Fakten gut in Romanform gewandet.

Sing, wilder Vogel, sing -

Sing, wilder Vogel, sing
von Jacqueline O’Mahony

Bewertet mit 4 Sternen

Das Cover überzeugt durch ein modernes Gemälde einer jungen Frau, die still in gewisser Trotzhaltung den Betrachter ansieht – stellvertretend für die weibliche Hauptfigur Honora aus dem Dorf Doolough an der Westküste Irlands. Durch Alice und ihre mystischen Weissagungen erhält der Roman einen mächtigen Zauber, der besonders auch in dem Symbol des Rotkelchens das Buch wie einen roten Faden durchzieht. Ab 1849 werden ihr Außenseiter-Dasein und das von Honora neben der dortigen großen Hungersnot beschrieben. Aus historischen Quellen ist der Marsch der hungrigen Iren aus diesen abgelegenen Gebieten nach Louisburgh zur Delphi Lodge, einem Jagdhaus, belegt, auch der dramatische Ausgang des Rückweges mit 400 Toten. Die Kolonisierung durch englische Willkür steht am Pranger. Honora mit ihrer Willensstärke, ihrem Mut und Überlebenswillen kämpft gegen willkürliche Gesetze zunächst in Irland an, aber auch in Amerika. Ihr Widerstand gegen Fremdbestimmung steht stellvertretend für den irischen Kampfgeist und Stolz. Ebenso historisch interessant ist die Parallele zu den indigenen Völkern im wilden Westen. Das indigene Volk der Choctaws hatte 1847 den Iren eine Spende aus Solidarität zukommen lassen, aus der eine dauerhafte Verbindung entstand. Denn gerade sechzehn Jahre zuvor hatten sich die Choctaws  auf den Pfad der Tränen begeben und Tausende von ihnen ebenfalls durch Hunger und Krankheiten verloren.

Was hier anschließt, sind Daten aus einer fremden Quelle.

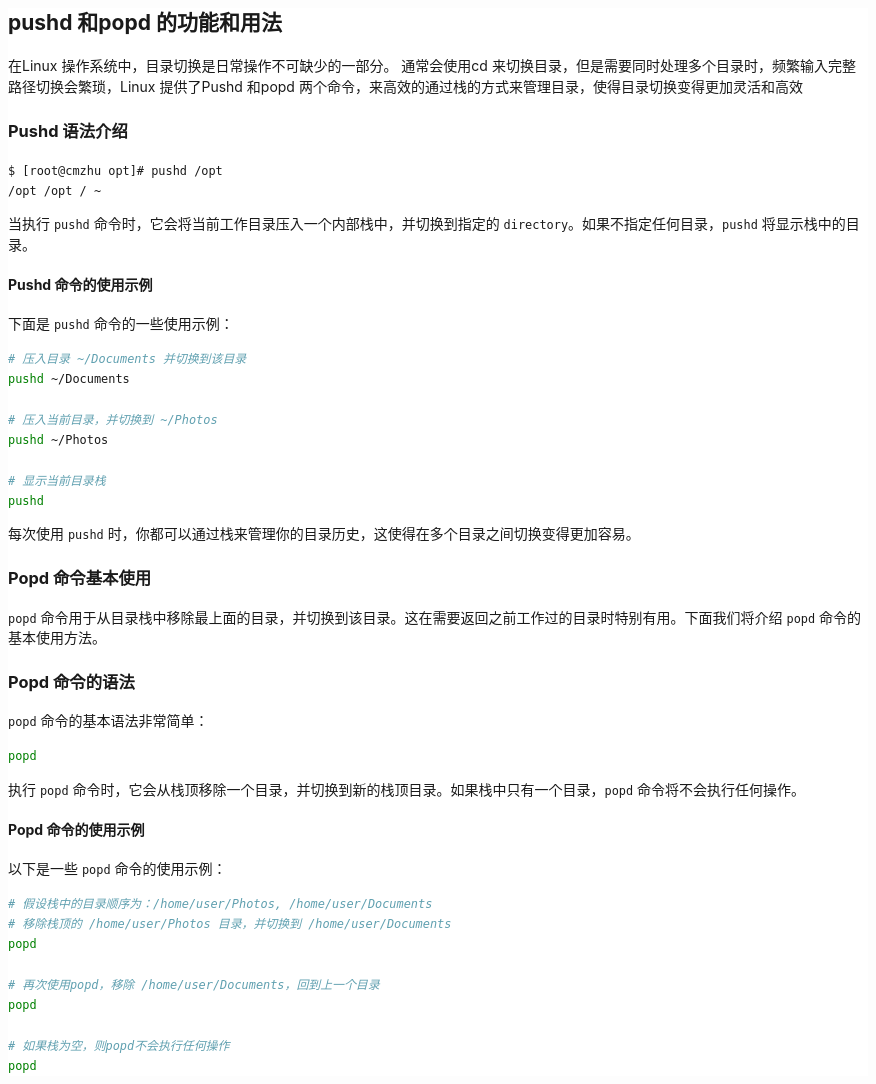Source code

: ## pushd 和popd 的功能和用法

在Linux 操作系统中，目录切换是日常操作不可缺少的一部分。 通常会使用cd 来切换目录，但是需要同时处理多个目录时，频繁输入完整路径切换会繁琐，Linux 提供了Pushd 和popd 两个命令，来高效的通过栈的方式来管理目录，使得目录切换变得更加灵活和高效



### Pushd 语法介绍

```bash
$ [root@cmzhu opt]# pushd /opt
/opt /opt / ~
```

当执行 `pushd` 命令时，它会将当前工作目录压入一个内部栈中，并切换到指定的 `directory`。如果不指定任何目录，`pushd` 将显示栈中的目录。

#### Pushd 命令的使用示例

下面是 `pushd` 命令的一些使用示例：

```bash
# 压入目录 ~/Documents 并切换到该目录
pushd ~/Documents

# 压入当前目录，并切换到 ~/Photos
pushd ~/Photos

# 显示当前目录栈
pushd
```

每次使用 `pushd` 时，你都可以通过栈来管理你的目录历史，这使得在多个目录之间切换变得更加容易。

### Popd 命令基本使用

`popd` 命令用于从目录栈中移除最上面的目录，并切换到该目录。这在需要返回之前工作过的目录时特别有用。下面我们将介绍 `popd` 命令的基本使用方法。

### Popd 命令的语法

`popd` 命令的基本语法非常简单：

```bash
popd
```

执行 `popd` 命令时，它会从栈顶移除一个目录，并切换到新的栈顶目录。如果栈中只有一个目录，`popd` 命令将不会执行任何操作。

#### Popd 命令的使用示例

以下是一些 `popd` 命令的使用示例：

```bash
# 假设栈中的目录顺序为：/home/user/Photos, /home/user/Documents
# 移除栈顶的 /home/user/Photos 目录，并切换到 /home/user/Documents
popd

# 再次使用popd，移除 /home/user/Documents，回到上一个目录
popd

# 如果栈为空，则popd不会执行任何操作
popd
```
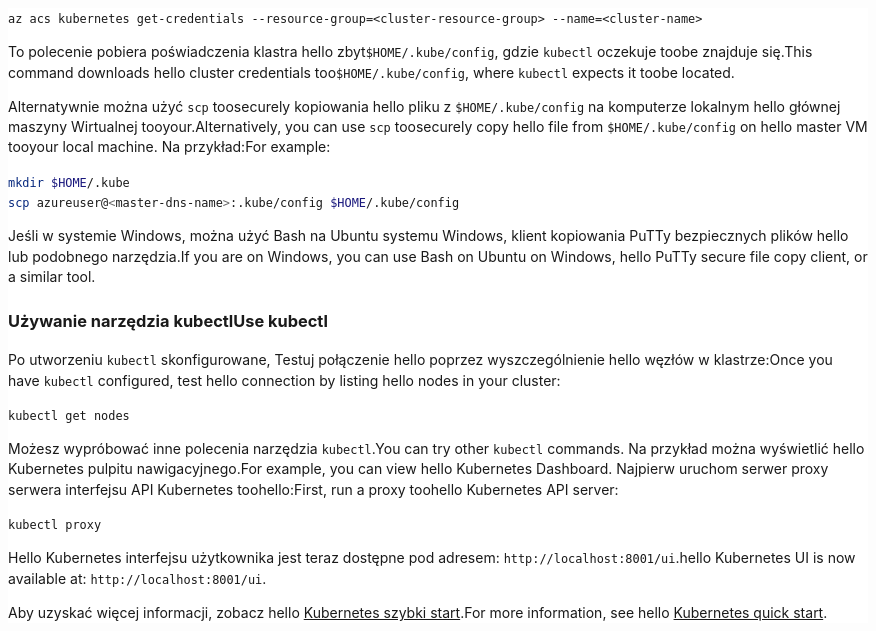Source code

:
 ```azurecli
az acs kubernetes get-credentials --resource-group=<cluster-resource-group> --name=<cluster-name>
```

<span data-ttu-id="43a6c-126">To polecenie pobiera poświadczenia klastra hello zbyt`$HOME/.kube/config`, gdzie `kubectl` oczekuje toobe znajduje się.</span><span class="sxs-lookup"><span data-stu-id="43a6c-126">This command downloads hello cluster credentials too`$HOME/.kube/config`, where `kubectl` expects it toobe located.</span></span>

<span data-ttu-id="43a6c-127">Alternatywnie można użyć `scp` toosecurely kopiowania hello pliku z `$HOME/.kube/config` na komputerze lokalnym hello głównej maszyny Wirtualnej tooyour.</span><span class="sxs-lookup"><span data-stu-id="43a6c-127">Alternatively, you can use `scp` toosecurely copy hello file from `$HOME/.kube/config` on hello master VM tooyour local machine.</span></span> <span data-ttu-id="43a6c-128">Na przykład:</span><span class="sxs-lookup"><span data-stu-id="43a6c-128">For example:</span></span>

```bash
mkdir $HOME/.kube
scp azureuser@<master-dns-name>:.kube/config $HOME/.kube/config
```

<span data-ttu-id="43a6c-129">Jeśli w systemie Windows, można użyć Bash na Ubuntu systemu Windows, klient kopiowania PuTTy bezpiecznych plików hello lub podobnego narzędzia.</span><span class="sxs-lookup"><span data-stu-id="43a6c-129">If you are on Windows, you can use Bash on Ubuntu on Windows, hello PuTTy secure file copy client, or a similar tool.</span></span>

### <a name="use-kubectl"></a><span data-ttu-id="43a6c-130">Używanie narzędzia kubectl</span><span class="sxs-lookup"><span data-stu-id="43a6c-130">Use kubectl</span></span>

<span data-ttu-id="43a6c-131">Po utworzeniu `kubectl` skonfigurowane, Testuj połączenie hello poprzez wyszczególnienie hello węzłów w klastrze:</span><span class="sxs-lookup"><span data-stu-id="43a6c-131">Once you have `kubectl` configured, test hello connection by listing hello nodes in your cluster:</span></span>

```bash
kubectl get nodes
```

<span data-ttu-id="43a6c-132">Możesz wypróbować inne polecenia narzędzia `kubectl`.</span><span class="sxs-lookup"><span data-stu-id="43a6c-132">You can try other `kubectl` commands.</span></span> <span data-ttu-id="43a6c-133">Na przykład można wyświetlić hello Kubernetes pulpitu nawigacyjnego.</span><span class="sxs-lookup"><span data-stu-id="43a6c-133">For example, you can view hello Kubernetes Dashboard.</span></span> <span data-ttu-id="43a6c-134">Najpierw uruchom serwer proxy serwera interfejsu API Kubernetes toohello:</span><span class="sxs-lookup"><span data-stu-id="43a6c-134">First, run a proxy toohello Kubernetes API server:</span></span>

```bash
kubectl proxy
```

<span data-ttu-id="43a6c-135">Hello Kubernetes interfejsu użytkownika jest teraz dostępne pod adresem: `http://localhost:8001/ui`.</span><span class="sxs-lookup"><span data-stu-id="43a6c-135">hello Kubernetes UI is now available at: `http://localhost:8001/ui`.</span></span>

<span data-ttu-id="43a6c-136">Aby uzyskać więcej informacji, zobacz hello [Kubernetes szybki start](http://kubernetes.io/docs/user-guide/quick-start/).</span><span class="sxs-lookup"><span data-stu-id="43a6c-136">For more information, see hello [Kubernetes quick start](http://kubernetes.io/docs/user-guide/quick-start/).</span></span>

Die Themen nach sozialer Gerechtigkeit und Solidarität laden hier zum Nachdenken ein bei der Aufdeckung der vielen Hintergründe durchs Googeln. So wie ein wildes Rotkelchen seine rote Farbe auf der Brust in Gefangenschaft verliert, so spiegelt sich auch Honoras Andersartigkeit wieder: nur in Freiheit entfaltet sich ihr innerstes Wesen.

Manche Zeitsprünge in Kapitelübergängen sind etwas verwirrend. Ansonsten ist viel irische Historie wunderbar in Romanform verpackt.